Supplied data ->
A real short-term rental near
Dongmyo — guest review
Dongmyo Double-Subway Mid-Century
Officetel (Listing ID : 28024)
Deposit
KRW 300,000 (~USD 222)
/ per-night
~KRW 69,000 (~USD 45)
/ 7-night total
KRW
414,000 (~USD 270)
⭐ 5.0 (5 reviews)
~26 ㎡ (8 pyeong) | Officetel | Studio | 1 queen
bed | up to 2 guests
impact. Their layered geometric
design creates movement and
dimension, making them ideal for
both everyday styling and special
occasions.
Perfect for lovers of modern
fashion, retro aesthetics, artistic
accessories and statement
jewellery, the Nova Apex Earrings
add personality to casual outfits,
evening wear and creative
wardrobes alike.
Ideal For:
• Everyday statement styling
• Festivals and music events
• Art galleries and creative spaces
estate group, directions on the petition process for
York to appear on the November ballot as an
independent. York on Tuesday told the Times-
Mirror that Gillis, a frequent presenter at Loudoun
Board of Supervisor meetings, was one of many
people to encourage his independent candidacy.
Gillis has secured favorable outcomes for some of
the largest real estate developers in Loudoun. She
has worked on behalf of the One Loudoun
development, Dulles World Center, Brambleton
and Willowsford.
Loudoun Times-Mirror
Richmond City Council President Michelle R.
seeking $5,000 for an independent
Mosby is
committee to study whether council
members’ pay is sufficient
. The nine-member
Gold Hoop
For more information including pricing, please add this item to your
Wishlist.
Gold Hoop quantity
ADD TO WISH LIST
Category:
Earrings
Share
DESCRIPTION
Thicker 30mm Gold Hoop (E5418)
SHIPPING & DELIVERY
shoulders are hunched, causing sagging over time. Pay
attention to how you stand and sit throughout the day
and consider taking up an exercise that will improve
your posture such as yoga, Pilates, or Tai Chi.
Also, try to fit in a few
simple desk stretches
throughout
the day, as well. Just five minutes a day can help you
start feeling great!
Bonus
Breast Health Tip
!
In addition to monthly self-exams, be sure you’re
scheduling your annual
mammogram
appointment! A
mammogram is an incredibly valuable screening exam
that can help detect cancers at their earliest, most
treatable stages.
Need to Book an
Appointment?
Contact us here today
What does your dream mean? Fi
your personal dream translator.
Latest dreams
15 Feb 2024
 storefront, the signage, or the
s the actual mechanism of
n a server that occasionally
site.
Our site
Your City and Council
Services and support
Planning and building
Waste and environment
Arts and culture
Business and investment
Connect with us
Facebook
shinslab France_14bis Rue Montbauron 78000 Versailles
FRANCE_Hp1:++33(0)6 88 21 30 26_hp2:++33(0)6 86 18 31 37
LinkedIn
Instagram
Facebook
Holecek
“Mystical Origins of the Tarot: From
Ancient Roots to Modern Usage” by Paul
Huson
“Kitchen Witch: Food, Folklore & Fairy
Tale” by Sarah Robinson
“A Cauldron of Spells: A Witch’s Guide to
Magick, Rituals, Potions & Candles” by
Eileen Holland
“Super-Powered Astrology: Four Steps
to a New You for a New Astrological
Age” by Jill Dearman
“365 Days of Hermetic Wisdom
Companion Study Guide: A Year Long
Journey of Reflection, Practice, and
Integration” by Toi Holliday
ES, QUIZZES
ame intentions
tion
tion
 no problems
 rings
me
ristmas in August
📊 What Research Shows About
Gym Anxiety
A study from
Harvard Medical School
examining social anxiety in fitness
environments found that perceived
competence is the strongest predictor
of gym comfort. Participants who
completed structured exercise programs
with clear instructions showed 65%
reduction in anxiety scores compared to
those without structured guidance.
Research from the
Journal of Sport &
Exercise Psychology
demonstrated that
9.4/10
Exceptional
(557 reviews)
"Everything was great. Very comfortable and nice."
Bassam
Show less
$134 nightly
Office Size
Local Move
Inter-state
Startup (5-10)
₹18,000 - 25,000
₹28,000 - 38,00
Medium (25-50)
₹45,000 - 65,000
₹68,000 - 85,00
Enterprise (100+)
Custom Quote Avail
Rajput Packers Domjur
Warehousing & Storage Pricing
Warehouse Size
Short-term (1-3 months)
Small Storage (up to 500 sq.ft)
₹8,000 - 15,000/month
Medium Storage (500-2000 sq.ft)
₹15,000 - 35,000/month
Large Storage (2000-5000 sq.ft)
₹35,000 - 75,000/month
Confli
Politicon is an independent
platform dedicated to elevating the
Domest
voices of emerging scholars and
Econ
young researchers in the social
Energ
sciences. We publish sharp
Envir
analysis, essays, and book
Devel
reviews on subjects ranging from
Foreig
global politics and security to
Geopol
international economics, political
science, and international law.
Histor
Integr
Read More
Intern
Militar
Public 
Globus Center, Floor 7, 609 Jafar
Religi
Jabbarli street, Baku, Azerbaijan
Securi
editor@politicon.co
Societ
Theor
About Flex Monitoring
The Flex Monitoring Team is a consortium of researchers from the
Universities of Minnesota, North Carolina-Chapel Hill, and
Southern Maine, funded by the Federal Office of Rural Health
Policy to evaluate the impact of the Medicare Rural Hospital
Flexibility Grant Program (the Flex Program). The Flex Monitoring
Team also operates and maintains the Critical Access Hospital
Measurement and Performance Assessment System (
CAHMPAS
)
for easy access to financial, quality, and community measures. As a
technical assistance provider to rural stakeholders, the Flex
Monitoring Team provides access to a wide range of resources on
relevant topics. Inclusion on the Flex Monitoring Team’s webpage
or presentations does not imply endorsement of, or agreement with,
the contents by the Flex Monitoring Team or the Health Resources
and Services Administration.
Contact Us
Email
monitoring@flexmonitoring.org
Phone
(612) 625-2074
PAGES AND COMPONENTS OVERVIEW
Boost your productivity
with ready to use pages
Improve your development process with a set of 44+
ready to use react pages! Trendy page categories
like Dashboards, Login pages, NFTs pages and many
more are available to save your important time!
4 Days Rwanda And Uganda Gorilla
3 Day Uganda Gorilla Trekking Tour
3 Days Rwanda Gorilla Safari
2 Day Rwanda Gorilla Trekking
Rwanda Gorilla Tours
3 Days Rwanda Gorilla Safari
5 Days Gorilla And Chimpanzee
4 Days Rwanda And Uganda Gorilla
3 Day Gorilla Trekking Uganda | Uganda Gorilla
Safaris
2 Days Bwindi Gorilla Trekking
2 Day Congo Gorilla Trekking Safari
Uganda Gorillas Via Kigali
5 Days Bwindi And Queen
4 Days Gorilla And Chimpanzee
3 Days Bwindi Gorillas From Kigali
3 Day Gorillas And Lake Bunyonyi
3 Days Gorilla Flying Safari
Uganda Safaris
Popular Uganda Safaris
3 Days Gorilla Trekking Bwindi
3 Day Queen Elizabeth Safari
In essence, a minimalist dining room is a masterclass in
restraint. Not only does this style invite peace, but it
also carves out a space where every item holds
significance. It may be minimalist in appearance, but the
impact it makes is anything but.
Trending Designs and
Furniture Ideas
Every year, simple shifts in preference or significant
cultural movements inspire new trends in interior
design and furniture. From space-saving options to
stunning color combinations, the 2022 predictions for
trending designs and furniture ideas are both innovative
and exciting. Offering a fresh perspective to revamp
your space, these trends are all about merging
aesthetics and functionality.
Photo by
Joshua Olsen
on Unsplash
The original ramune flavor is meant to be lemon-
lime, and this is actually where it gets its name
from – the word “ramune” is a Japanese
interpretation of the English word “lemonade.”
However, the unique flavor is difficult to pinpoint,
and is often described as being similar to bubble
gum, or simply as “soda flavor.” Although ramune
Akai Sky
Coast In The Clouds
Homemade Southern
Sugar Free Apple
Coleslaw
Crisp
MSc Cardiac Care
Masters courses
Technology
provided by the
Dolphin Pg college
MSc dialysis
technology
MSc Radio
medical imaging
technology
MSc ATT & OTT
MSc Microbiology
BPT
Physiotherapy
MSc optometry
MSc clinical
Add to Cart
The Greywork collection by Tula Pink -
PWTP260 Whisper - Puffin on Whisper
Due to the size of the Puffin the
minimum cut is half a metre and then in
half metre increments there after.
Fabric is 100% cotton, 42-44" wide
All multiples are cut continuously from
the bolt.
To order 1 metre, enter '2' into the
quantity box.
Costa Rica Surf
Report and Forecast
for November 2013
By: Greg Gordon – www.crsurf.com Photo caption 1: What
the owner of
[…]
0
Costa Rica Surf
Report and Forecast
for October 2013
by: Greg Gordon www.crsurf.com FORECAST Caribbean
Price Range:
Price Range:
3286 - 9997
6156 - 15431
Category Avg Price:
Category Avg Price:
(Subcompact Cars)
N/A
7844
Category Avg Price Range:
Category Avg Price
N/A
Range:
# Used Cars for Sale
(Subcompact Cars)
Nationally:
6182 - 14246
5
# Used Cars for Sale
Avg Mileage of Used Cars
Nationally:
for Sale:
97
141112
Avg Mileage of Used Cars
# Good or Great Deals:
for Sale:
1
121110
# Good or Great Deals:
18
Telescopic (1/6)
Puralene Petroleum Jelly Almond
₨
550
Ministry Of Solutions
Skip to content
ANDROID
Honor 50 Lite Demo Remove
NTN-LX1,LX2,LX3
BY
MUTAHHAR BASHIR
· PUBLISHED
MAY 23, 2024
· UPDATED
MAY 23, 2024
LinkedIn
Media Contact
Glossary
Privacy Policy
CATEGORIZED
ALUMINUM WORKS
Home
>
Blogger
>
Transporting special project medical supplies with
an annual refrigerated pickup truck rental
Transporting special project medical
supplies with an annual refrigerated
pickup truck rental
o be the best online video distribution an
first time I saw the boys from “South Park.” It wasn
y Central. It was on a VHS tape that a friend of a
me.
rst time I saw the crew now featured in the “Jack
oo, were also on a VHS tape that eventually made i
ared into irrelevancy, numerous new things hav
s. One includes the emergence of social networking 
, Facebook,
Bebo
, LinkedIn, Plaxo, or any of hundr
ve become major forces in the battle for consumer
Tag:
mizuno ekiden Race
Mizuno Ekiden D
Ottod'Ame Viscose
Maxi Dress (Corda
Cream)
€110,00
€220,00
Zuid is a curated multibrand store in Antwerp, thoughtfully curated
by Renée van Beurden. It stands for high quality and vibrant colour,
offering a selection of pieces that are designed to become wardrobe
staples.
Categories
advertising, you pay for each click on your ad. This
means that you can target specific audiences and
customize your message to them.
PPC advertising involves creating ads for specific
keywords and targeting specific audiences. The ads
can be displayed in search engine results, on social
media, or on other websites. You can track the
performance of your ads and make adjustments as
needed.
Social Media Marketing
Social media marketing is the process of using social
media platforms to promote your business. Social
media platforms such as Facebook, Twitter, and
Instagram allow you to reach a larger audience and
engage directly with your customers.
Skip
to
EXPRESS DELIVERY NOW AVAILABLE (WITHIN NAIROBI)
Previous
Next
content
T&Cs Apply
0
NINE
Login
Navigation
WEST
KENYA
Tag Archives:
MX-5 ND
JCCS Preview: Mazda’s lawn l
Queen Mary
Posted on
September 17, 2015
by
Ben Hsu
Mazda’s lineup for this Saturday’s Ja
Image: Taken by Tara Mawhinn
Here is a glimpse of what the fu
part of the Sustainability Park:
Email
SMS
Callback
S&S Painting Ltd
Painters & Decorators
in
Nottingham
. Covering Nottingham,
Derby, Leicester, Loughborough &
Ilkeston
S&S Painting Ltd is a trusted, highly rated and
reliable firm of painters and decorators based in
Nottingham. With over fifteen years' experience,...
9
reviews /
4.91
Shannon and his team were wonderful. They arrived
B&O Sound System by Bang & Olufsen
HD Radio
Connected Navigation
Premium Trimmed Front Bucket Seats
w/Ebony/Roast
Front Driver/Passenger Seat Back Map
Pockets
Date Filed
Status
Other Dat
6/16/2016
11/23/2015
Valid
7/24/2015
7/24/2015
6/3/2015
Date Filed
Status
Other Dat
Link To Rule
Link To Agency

Problem to solve -> Please repeat the lines verbatim, starting with the first line of the entries and going on through the line containing "evening wear and creative".

Answer to the problem ->
A real short-term rental near
Dongmyo — guest review
Dongmyo Double-Subway Mid-Century
Officetel (Listing ID : 28024)
Deposit
KRW 300,000 (~USD 222)
/ per-night
~KRW 69,000 (~USD 45)
/ 7-night total
KRW
414,000 (~USD 270)
⭐ 5.0 (5 reviews)
~26 ㎡ (8 pyeong) | Officetel | Studio | 1 queen
bed | up to 2 guests
impact. Their layered geometric
design creates movement and
dimension, making them ideal for
both everyday styling and special
occasions.
Perfect for lovers of modern
fashion, retro aesthetics, artistic
accessories and statement
jewellery, the Nova Apex Earrings
add personality to casual outfits,
evening wear and creative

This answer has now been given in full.